/ensemble_classification_model

Apply ensemble classification model to detect out-of-distribution samples

Primary LanguageJupyter Notebook

Ensemble Model to Do Out-of-Distribution Detection

Apply ensemble classification model to detect out-of-distribution samples.

Purpose

Follow Simple and scalable predictive uncertainty estimation using deep ensembles, implemented the ensemble model on classification task with PyTorch. Experiments show the effect of out-of-distribution detection under different loss functions and optimizers.

Datasets

Three datasets are used to demonstration purpose, including

sample mnist images and labels

sample fashion-mnist images and labels

sample not-mnist images and labels

Optimizers

Two of the most conventional and popular optimizers are tried in the experiments:

  • Adam Optimizer
  • SGD Optimizer

Loss Functions

Two loss functions are explored:

  • Brier Score
  • Softmax Cross Entropy

Details can be found in the slide.

Experimental Results

An ensemble model consists of 5 single NNs is trained on MNIST training dataset, and then tested on MNIST test dataset, FASHION-MNIST and NOT-MNIST to demonstrate the out-of-distribution detection effect. The model is trained a total of 20 epochs. The following figures show two metrics-- testing accuray and averaged probability score of predicted labels. Both the ensemble net and single net are evaluated with these two metrics.
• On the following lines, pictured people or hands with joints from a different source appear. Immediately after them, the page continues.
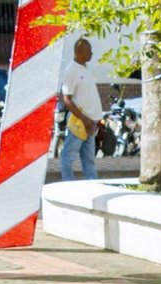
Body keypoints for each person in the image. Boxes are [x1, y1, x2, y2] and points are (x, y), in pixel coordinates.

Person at [59, 37, 103, 181]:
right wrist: (84, 119)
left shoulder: (84, 69)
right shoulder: (71, 70)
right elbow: (67, 99)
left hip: (91, 123)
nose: (91, 53)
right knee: (68, 157)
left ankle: (93, 185)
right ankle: (69, 184)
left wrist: (93, 120)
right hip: (80, 122)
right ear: (78, 52)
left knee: (89, 159)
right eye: (88, 51)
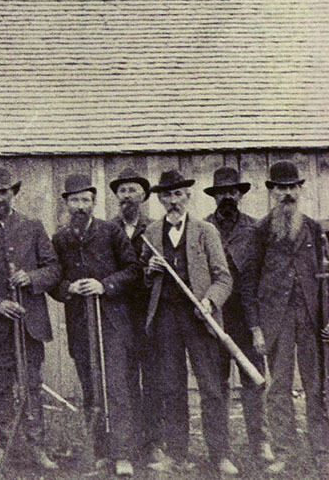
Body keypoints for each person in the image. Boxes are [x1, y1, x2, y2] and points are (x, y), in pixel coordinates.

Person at [141, 170, 236, 475]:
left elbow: (224, 278)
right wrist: (150, 270)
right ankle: (177, 453)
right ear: (159, 199)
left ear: (188, 197)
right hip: (166, 319)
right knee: (172, 388)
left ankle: (220, 454)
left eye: (178, 194)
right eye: (167, 195)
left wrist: (210, 301)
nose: (173, 201)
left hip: (200, 319)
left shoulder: (206, 231)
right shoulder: (152, 233)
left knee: (211, 388)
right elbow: (144, 283)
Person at [0, 167, 60, 470]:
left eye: (4, 191)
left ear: (13, 193)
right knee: (0, 386)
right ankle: (4, 447)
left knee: (32, 384)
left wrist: (30, 278)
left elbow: (54, 268)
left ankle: (37, 448)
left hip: (30, 324)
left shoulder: (33, 227)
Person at [50, 173, 139, 476]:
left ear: (94, 202)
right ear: (66, 203)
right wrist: (68, 289)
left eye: (85, 200)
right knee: (90, 388)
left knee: (115, 387)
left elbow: (133, 270)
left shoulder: (111, 231)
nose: (80, 206)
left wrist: (104, 285)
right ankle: (100, 451)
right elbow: (53, 279)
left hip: (111, 322)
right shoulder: (60, 239)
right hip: (79, 323)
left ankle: (123, 453)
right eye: (74, 200)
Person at [249, 161, 329, 477]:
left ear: (300, 189)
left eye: (292, 187)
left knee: (316, 384)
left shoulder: (313, 228)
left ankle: (321, 449)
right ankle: (283, 449)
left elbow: (325, 278)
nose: (287, 194)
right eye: (281, 188)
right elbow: (249, 282)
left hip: (310, 318)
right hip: (276, 319)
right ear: (272, 192)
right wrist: (256, 327)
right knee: (279, 386)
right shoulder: (261, 230)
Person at [203, 166, 274, 465]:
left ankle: (261, 443)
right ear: (215, 196)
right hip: (213, 317)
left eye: (233, 191)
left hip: (247, 318)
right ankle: (220, 452)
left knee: (253, 383)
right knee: (216, 387)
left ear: (241, 195)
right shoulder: (202, 228)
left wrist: (258, 324)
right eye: (222, 192)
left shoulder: (256, 229)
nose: (227, 197)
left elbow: (261, 277)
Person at [108, 167, 158, 462]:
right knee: (122, 381)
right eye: (122, 191)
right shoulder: (106, 229)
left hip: (149, 314)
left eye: (133, 190)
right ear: (116, 196)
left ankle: (152, 442)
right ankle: (124, 444)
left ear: (144, 196)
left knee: (151, 379)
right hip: (117, 315)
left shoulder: (154, 228)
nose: (127, 196)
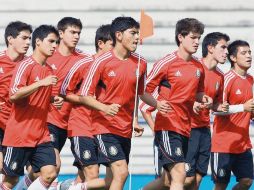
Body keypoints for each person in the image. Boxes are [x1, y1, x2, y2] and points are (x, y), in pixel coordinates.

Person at [140, 18, 213, 190]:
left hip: (185, 127)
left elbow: (198, 93)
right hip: (167, 126)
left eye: (199, 38)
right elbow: (142, 91)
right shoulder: (166, 63)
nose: (197, 42)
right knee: (180, 174)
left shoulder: (198, 66)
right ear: (181, 37)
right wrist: (157, 104)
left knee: (167, 181)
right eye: (193, 37)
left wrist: (205, 99)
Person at [15, 17, 87, 190]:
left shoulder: (84, 59)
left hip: (67, 121)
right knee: (53, 167)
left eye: (78, 33)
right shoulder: (47, 55)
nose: (76, 36)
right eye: (72, 32)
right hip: (45, 119)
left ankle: (22, 187)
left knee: (38, 171)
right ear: (61, 33)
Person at [78, 16, 146, 189]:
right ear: (119, 35)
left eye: (138, 33)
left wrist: (136, 119)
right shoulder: (100, 61)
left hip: (125, 128)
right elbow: (84, 95)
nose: (138, 37)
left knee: (112, 179)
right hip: (104, 126)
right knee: (122, 172)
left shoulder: (141, 62)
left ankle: (77, 188)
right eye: (133, 33)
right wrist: (105, 108)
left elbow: (139, 93)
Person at [0, 25, 62, 190]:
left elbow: (37, 97)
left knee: (50, 172)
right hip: (19, 134)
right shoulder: (25, 65)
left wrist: (52, 99)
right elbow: (14, 95)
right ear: (39, 42)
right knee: (10, 181)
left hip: (41, 134)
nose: (55, 46)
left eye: (56, 42)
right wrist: (41, 83)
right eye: (51, 41)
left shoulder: (49, 69)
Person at [58, 24, 113, 190]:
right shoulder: (84, 63)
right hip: (82, 126)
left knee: (89, 178)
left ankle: (67, 187)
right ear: (100, 43)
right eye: (113, 44)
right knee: (92, 174)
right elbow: (63, 92)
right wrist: (86, 99)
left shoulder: (114, 67)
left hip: (103, 128)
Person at [184, 32, 230, 190]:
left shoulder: (220, 76)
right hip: (187, 128)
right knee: (185, 179)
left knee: (197, 178)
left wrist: (220, 107)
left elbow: (215, 104)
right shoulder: (193, 66)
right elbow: (179, 94)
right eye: (223, 47)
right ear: (210, 48)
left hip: (204, 129)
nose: (227, 52)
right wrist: (192, 103)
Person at [211, 40, 254, 190]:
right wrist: (243, 107)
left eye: (250, 52)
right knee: (221, 185)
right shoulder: (226, 79)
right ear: (233, 58)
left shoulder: (250, 80)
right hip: (223, 145)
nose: (249, 56)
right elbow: (215, 109)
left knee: (247, 181)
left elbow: (251, 110)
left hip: (243, 144)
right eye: (244, 53)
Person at [0, 21, 32, 182]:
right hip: (1, 124)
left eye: (29, 39)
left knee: (39, 171)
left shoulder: (30, 64)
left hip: (21, 125)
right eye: (24, 38)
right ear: (10, 39)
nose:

  1. Brier Score and Adam Optimizer

Brier Score and Adam Optimizer

  1. Brier Score and SGD Optimizer

Brier Score and SGD Optimizer

  1. Softmax Cross Entropy and Adam Optimizer

Softmax Cross Entropy and Adam Optimizer

Takesways

  1. Ensemble model is able to gain better accuracy, delay the overfitting, and shows higher uncertainty when it comes to out-of-distribution samples.
  2. SGD optimizer is better than Adam optimizer to detect out-of-distribution examples.
  3. To make a single model more resilient to out-of-distribution examples, avoid overfitting the model.

Help Needed

Fork to add more cases such as regression task, adversarial learning, and/or more related experiments.

References

[1] Lakshminarayanan, Balaji, Alexander Pritzel, and Charles Blundell. "Simple and scalable predictive uncertainty estimation using deep ensembles." Advances in neural information processing systems. 2017.